Required work -> Only the lines containing the string "down" are needed; copy all of them from the listing.

The data ->
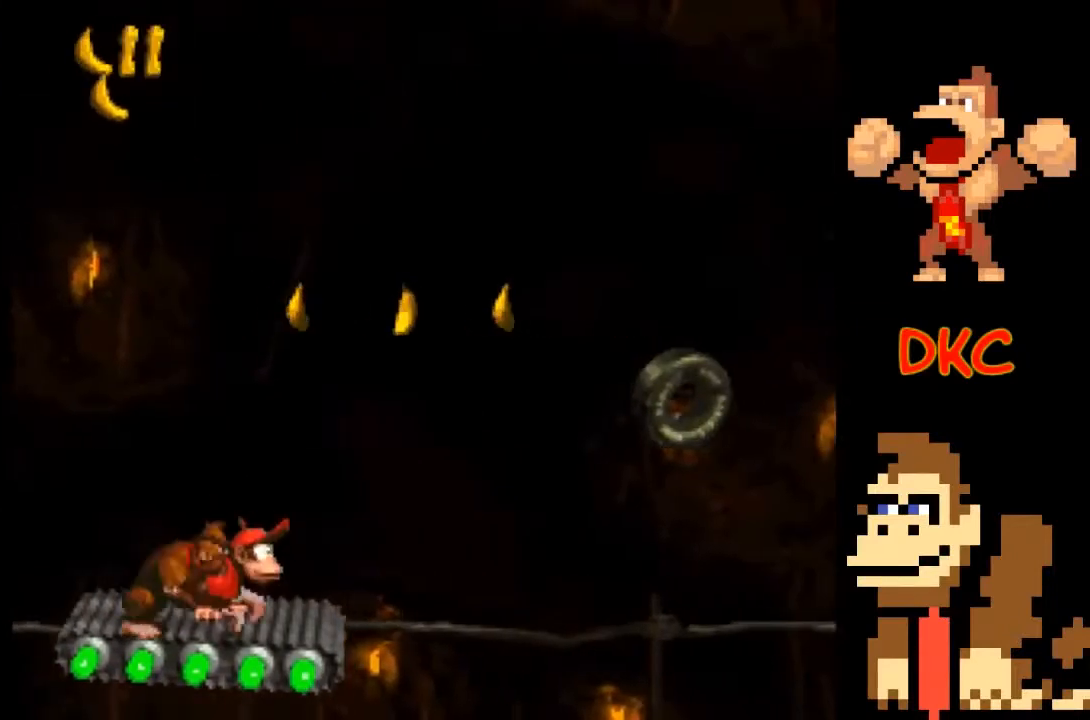
{"buttons": ["X"], "left_stick": "center", "right_stick": "center", "events": []}
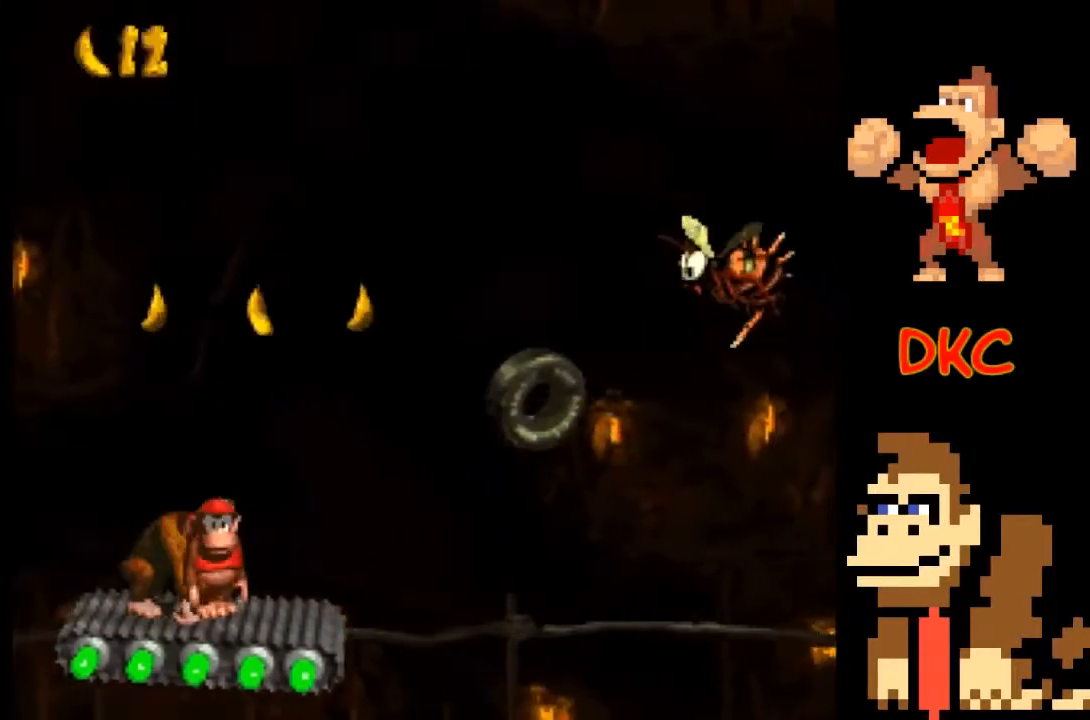
{"buttons": ["A", "X"], "left_stick": "right", "right_stick": "center", "events": [[433, "A", "down"], [467, "left_stick", "right"]]}
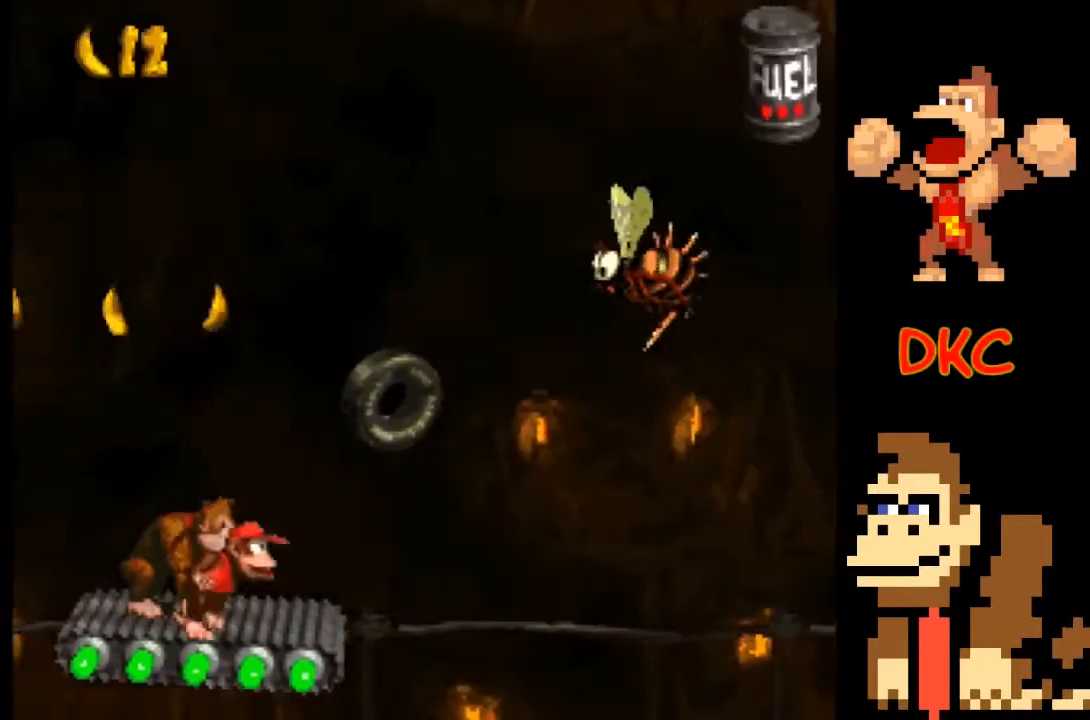
{"buttons": ["A", "X"], "left_stick": "right", "right_stick": "center", "events": [[300, "left_stick", "center"], [333, "A", "up"], [500, "A", "down"], [500, "left_stick", "right"]]}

Your response ->
{"buttons": ["A", "X"], "left_stick": "right", "right_stick": "center", "events": [[433, "A", "down"], [467, "left_stick", "right"]]}
{"buttons": ["A", "X"], "left_stick": "right", "right_stick": "center", "events": [[300, "left_stick", "center"], [333, "A", "up"], [500, "A", "down"], [500, "left_stick", "right"]]}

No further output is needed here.